The task:
Lines from the one with "(pin output line" through the end of the listing below should be set down exactly, with no other line included.

Supplied data:
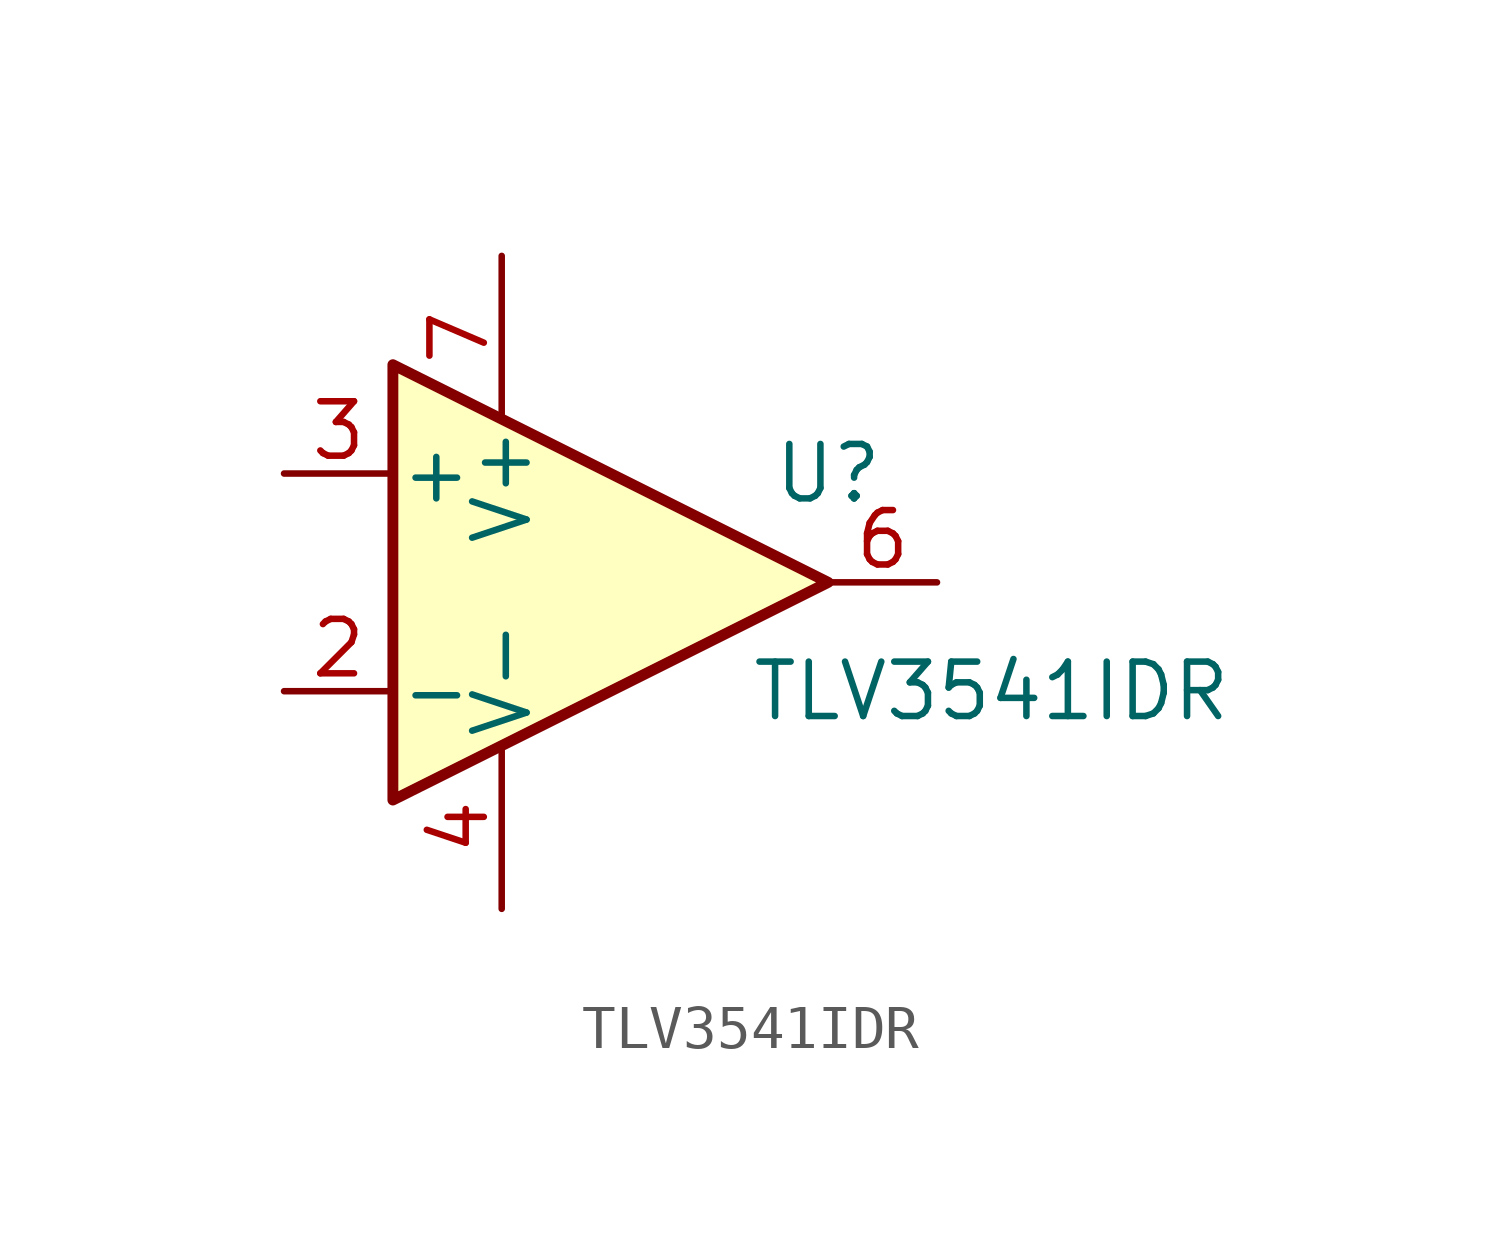
<source format=kicad_sym>
(kicad_symbol_lib
  (version 20231120)
  (generator "kicad_symbol_editor")
  (generator_version "8.0")
  (symbol "TLV3541IDR"
    (pin_names
      (offset 0.127))
    (property "Reference" "U"
      (at 7.62 2.54 0)
      (effects (font (size 1.27 1.27))))
    (property "Value" "TLV3541IDR"
      (at 11.43 -2.54 0)
      (effects (font (size 1.27 1.27))))
    (symbol "TLV3541IDR_0_1"
      (polyline (pts (xy -2.54 5.08) (xy -2.54 -5.08) (xy 7.62 0) (xy -2.54 5.08)) (stroke (width 0.254) (type default)) (fill (type background))))
    (symbol "TLV3541IDR_1_1"
      (pin input line (at -5.08 -2.54 0) (length 2.54) (name "-" (effects (font (size 1.27 1.27)))) (number "2" (effects (font (size 1.27 1.27)))))
      (pin input line (at -5.08 2.54 0) (length 2.54) (name "+" (effects (font (size 1.27 1.27)))) (number "3" (effects (font (size 1.27 1.27)))))
      (pin power_in line (at 0 -7.62 90) (length 3.81) (name "V-" (effects (font (size 1.27 1.27)))) (number "4" (effects (font (size 1.27 1.27)))))
      (pin output line (at 10.16 0 180) (length 2.54) (name "~" (effects (font (size 1.27 1.27)))) (number "6" (effects (font (size 1.27 1.27)))))
      (pin power_in line (at 0 7.62 270) (length 3.81) (name "V+" (effects (font (size 1.27 1.27)))) (number "7" (effects (font (size 1.27 1.27))))))))
</source>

Output for this task:
      (pin output line (at 10.16 0 180) (length 2.54) (name "~" (effects (font (size 1.27 1.27)))) (number "6" (effects (font (size 1.27 1.27)))))
      (pin power_in line (at 0 7.62 270) (length 3.81) (name "V+" (effects (font (size 1.27 1.27)))) (number "7" (effects (font (size 1.27 1.27))))))))
</source>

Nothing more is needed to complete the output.